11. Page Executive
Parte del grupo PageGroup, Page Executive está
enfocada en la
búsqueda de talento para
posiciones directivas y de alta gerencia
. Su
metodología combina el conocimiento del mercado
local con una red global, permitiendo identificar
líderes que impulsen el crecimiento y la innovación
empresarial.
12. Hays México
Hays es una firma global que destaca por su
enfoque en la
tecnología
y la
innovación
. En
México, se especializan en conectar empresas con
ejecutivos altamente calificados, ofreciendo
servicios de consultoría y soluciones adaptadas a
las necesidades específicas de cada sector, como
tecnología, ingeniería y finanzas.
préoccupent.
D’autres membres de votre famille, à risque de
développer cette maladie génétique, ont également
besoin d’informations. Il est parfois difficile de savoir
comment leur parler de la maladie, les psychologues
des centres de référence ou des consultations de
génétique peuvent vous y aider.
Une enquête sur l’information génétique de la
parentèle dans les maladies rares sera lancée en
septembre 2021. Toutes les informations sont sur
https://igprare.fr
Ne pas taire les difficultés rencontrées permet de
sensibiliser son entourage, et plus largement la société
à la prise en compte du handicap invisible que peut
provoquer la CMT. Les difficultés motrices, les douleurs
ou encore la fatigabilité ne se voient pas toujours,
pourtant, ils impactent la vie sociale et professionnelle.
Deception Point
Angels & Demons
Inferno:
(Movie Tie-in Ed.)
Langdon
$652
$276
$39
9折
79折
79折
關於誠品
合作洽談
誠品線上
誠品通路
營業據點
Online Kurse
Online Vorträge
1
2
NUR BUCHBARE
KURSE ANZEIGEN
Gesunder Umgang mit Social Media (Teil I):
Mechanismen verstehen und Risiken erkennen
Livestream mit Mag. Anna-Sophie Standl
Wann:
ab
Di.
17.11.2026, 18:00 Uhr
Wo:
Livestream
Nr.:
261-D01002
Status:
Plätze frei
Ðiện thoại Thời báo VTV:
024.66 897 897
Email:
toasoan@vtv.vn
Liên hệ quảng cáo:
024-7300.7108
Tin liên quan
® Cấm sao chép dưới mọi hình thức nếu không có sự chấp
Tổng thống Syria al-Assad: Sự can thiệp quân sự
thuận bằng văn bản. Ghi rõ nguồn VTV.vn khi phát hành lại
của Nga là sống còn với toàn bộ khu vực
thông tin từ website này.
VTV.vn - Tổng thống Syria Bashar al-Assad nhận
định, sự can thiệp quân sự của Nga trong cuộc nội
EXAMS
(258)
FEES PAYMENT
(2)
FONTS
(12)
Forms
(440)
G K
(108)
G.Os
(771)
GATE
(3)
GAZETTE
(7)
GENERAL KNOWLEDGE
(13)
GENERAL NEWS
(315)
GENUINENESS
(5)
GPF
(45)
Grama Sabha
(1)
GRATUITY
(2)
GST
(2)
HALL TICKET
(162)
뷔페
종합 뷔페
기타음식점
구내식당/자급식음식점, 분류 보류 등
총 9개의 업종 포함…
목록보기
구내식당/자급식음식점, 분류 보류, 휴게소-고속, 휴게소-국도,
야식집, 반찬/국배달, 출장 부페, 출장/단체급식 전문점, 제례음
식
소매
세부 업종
--
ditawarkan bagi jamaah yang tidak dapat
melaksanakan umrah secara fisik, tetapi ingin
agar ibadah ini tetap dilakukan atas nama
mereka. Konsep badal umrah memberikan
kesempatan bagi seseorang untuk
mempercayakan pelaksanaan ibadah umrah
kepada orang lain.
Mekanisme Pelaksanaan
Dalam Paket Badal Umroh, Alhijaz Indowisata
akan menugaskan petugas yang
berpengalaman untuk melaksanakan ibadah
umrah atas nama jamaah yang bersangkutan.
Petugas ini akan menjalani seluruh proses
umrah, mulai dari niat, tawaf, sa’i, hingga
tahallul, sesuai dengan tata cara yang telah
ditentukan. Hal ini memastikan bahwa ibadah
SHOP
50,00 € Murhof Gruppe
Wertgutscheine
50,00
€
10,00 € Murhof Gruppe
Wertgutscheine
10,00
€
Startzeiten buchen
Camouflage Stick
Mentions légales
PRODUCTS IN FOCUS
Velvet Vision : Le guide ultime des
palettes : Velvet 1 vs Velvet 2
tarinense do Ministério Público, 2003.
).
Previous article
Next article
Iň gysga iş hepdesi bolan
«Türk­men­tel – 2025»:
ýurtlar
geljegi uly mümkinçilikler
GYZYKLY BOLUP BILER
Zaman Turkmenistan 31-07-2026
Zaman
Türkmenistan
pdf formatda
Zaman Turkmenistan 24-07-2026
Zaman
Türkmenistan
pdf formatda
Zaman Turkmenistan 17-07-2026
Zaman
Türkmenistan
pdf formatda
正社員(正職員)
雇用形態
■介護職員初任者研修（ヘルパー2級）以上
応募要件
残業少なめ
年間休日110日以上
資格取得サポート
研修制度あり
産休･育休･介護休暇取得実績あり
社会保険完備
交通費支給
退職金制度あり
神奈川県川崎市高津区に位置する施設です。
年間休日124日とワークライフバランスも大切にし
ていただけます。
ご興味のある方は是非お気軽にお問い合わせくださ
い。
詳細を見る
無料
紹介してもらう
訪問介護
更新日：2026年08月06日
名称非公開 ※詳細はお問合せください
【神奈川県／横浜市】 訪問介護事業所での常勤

*TASK INSTRUCTIONS:* Extract the lines of the preceding material that run from the line with "11. Page Executive" through the line with "préoccupent.", inclusive, reproducing them exactly and adding nothing.

*SOLVED EXERCISE:*
11. Page Executive
Parte del grupo PageGroup, Page Executive está
enfocada en la
búsqueda de talento para
posiciones directivas y de alta gerencia
. Su
metodología combina el conocimiento del mercado
local con una red global, permitiendo identificar
líderes que impulsen el crecimiento y la innovación
empresarial.
12. Hays México
Hays es una firma global que destaca por su
enfoque en la
tecnología
y la
innovación
. En
México, se especializan en conectar empresas con
ejecutivos altamente calificados, ofreciendo
servicios de consultoría y soluciones adaptadas a
las necesidades específicas de cada sector, como
tecnología, ingeniería y finanzas.
préoccupent.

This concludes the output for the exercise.